GIVEN TEXT:
┌──
Populist Technocracy has involved an endemic argument ofbig government versus small government, which is also an argument over whom government should serve. As Keller puts it, the shift from Mass Democracy to Populist Technocracy involved only by a switch from an exclusionary to an inclusionary ethos, but also by the extension of government social programs to groups the government had never previously reached (213). Moreover, public policy was no longer exclusively economic, meeting the demands of economic interests. Instead, public policy expanded to address myriad ideological, generational and cultural issues raised by myriad advocacy groups and social movements. Policy shifted from comprehensive public programs delivering benefits according to universal standards to more specific measures tailored to meet the “rights” of particular groups. (245-253)

 

However, “A broad consensus of popular support gave way to a divisive, populist politics of southern white and northern ethnic and working-class hostility on one side and a coalition of white liberals and blacks on the other.” (248).  Moreover, Keller emphasizes the “unintended consequences” of many progressive policies that make conservatives – and even moderate Democrats – wish to revise some of those policies. (254-258)

 

The Reagan Revolution succeeded in establishing some ideological preference for less rather than more government. But it did not succeed in shrinking the actual size of government. In the 2010s, the battle continues between those who want to perfect and use New Deal government (the more liberal Democrats) and those who want to demolish it (ultra-conservative Republicans). Evidently the main options include muddling along amid continuing fights between Big and Small, or inventing a successful new Small Government model, or even revising the 1787 Constitution itself.

 

SUBNATIONAL CLEAVAGES

 

One might think that the “national” New Deal displaced subnational levels of government. In fact, however, Populist Technocracy eventually strengthened state government. The New Deal, like the Great Society and some Obama reforms, was to a significant extent implemented through the states. This strengthened the interdependence, both fiscal and administrative, between national and subnational levels. However, while states flourished, cities floundered, and suburbs remained in flux (Keller 242-245).

 

As above, the story of the emergence of the New Deal is usually told in terms of leadership by progressive presidents (Roosevelt, Johnson). Katznelson, however, shifts the focus to party politics within the legislature, in effect also shifting the focus from national to subnational levels. It was congress that had to actually enact relevant laws and congress within which conservative Southerners exercised much power. After having been put aside as live political issues in the late 1800s, racial issues arose again during the New Deal and Second World War, even though only accidentally and incidentally. Roosevelt deliberately avoided racial issues, exactly to avoid alienating southern Democrats. But the issue did arise tangentially over such matters as establishing a minimum wage for agricultural workers, abolishing poll taxes, and ameliorating treatment of blacks in the armed forces. The national effects of this subnational issue were profound: effects on partisan alignments, on national  policies, and on national regime-building.
└──
JOB 1: According to the text on Populist Technocracy, what did the Reagan Revolution fail to do?
The text above has no connection to the rows.

Collected data entries:
┌──
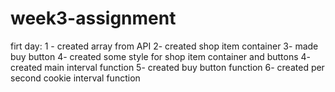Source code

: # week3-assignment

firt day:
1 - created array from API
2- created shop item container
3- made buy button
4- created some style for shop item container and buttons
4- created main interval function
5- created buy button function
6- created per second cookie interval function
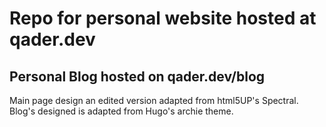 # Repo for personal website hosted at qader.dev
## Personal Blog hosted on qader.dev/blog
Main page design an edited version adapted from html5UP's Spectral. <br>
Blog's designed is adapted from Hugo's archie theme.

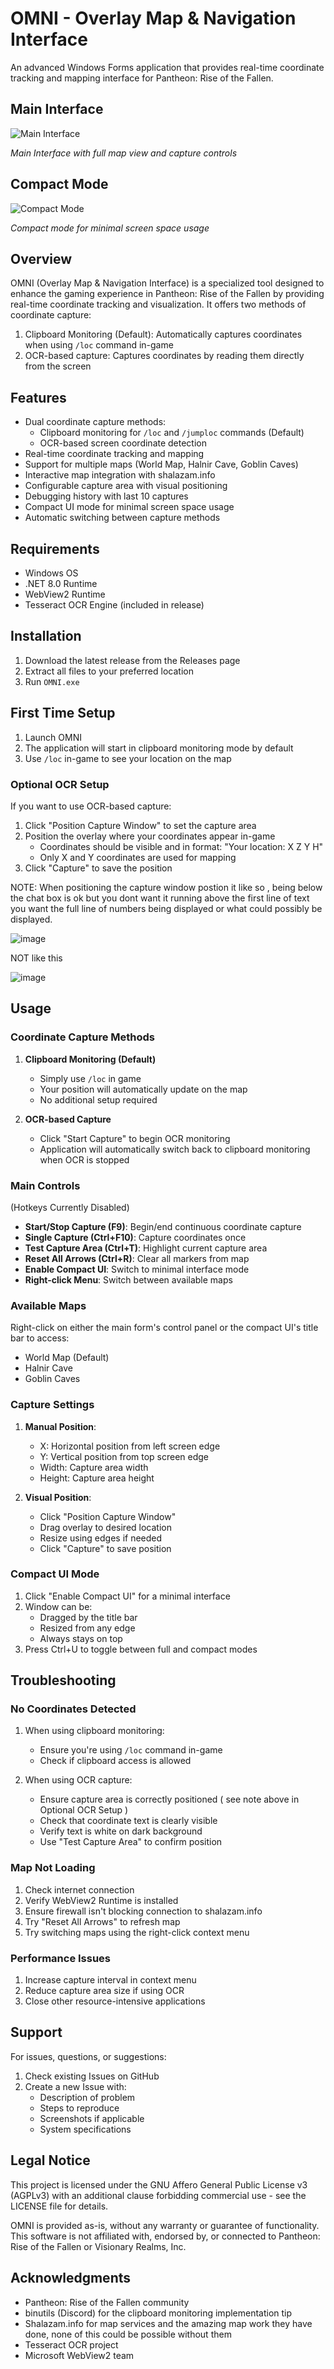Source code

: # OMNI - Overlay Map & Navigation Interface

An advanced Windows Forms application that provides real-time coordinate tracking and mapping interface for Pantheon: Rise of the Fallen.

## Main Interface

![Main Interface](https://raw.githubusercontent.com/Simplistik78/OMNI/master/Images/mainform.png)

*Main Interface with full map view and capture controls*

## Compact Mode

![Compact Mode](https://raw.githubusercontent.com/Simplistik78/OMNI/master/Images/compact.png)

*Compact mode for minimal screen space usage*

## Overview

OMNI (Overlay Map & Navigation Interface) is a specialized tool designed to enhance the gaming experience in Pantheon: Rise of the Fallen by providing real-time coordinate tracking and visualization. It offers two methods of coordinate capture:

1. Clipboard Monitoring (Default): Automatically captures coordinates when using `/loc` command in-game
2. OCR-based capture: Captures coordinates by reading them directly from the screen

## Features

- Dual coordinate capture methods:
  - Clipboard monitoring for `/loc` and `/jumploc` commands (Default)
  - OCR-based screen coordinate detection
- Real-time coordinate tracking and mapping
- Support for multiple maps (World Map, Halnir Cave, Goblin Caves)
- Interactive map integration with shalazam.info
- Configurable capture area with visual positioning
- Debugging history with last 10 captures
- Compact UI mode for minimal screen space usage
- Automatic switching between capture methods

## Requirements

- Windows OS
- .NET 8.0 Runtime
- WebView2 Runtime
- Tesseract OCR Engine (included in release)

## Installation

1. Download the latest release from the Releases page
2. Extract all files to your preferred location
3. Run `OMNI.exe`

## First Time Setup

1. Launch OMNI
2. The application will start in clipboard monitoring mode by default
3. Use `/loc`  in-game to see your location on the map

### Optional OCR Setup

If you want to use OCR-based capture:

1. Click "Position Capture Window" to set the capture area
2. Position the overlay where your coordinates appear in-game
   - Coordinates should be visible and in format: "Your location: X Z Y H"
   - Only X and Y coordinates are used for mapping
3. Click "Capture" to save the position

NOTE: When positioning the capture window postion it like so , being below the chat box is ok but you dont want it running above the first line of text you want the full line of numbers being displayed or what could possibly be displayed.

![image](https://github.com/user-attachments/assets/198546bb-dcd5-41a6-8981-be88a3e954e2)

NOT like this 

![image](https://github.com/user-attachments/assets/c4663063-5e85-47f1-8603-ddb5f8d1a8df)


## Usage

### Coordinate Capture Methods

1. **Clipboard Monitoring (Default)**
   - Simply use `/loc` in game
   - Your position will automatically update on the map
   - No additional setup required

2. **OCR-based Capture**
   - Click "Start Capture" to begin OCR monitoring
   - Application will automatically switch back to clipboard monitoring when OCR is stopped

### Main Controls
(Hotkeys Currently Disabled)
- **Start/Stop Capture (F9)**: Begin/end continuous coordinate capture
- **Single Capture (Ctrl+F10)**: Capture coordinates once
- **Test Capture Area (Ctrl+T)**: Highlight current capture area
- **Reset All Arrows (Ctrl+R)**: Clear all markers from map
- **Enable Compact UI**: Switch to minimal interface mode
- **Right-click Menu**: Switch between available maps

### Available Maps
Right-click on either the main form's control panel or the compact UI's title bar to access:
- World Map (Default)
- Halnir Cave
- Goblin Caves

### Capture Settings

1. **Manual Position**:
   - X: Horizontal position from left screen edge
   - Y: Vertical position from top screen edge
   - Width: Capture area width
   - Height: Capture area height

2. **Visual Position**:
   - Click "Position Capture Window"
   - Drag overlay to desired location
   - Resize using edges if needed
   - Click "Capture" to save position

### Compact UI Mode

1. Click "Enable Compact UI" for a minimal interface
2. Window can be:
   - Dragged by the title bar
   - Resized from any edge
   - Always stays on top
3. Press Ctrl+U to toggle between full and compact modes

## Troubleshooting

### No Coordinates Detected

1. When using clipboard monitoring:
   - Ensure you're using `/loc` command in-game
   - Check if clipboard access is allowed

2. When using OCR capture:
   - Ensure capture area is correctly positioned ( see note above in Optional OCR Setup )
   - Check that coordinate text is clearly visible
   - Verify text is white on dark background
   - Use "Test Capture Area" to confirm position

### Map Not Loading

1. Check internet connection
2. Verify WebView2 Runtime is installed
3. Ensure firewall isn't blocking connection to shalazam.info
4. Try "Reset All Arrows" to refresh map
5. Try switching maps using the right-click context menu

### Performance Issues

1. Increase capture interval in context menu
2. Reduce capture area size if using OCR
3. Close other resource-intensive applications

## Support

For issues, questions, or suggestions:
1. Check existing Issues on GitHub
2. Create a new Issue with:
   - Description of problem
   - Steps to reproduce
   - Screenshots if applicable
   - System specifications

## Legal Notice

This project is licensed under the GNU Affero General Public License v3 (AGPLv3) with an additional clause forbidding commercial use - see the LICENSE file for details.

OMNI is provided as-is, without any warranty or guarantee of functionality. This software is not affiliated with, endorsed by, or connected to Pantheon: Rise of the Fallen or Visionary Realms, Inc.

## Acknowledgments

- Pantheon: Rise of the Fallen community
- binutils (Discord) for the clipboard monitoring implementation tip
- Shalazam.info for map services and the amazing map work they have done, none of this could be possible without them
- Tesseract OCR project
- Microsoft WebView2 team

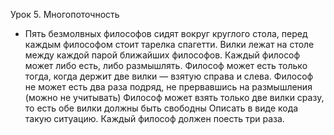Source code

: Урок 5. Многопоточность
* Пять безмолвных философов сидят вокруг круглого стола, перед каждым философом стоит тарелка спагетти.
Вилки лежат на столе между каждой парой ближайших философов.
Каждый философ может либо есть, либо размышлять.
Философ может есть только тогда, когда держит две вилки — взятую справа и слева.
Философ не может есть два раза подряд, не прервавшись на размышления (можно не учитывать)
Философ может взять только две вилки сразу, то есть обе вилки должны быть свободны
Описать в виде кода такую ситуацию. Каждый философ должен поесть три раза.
└──
JOB 2: In the rows, take the stretch from the line containing "## First Time Setup" through the line containing "save the position" and swap "Click" for "Press". Give back only those lines, with nothing else changed.

YOUR RESPONSE 1: It did not succeed in shrinking the actual size of government.

YOUR RESPONSE 2:
## First Time Setup

1. Launch OMNI
2. The application will start in clipboard monitoring mode by default
3. Use `/loc`  in-game to see your location on the map

### Optional OCR Setup

If you want to use OCR-based capture:

1. Press "Position Capture Window" to set the capture area
2. Position the overlay where your coordinates appear in-game
   - Coordinates should be visible and in format: "Your location: X Z Y H"
   - Only X and Y coordinates are used for mapping
3. Press "Capture" to save the position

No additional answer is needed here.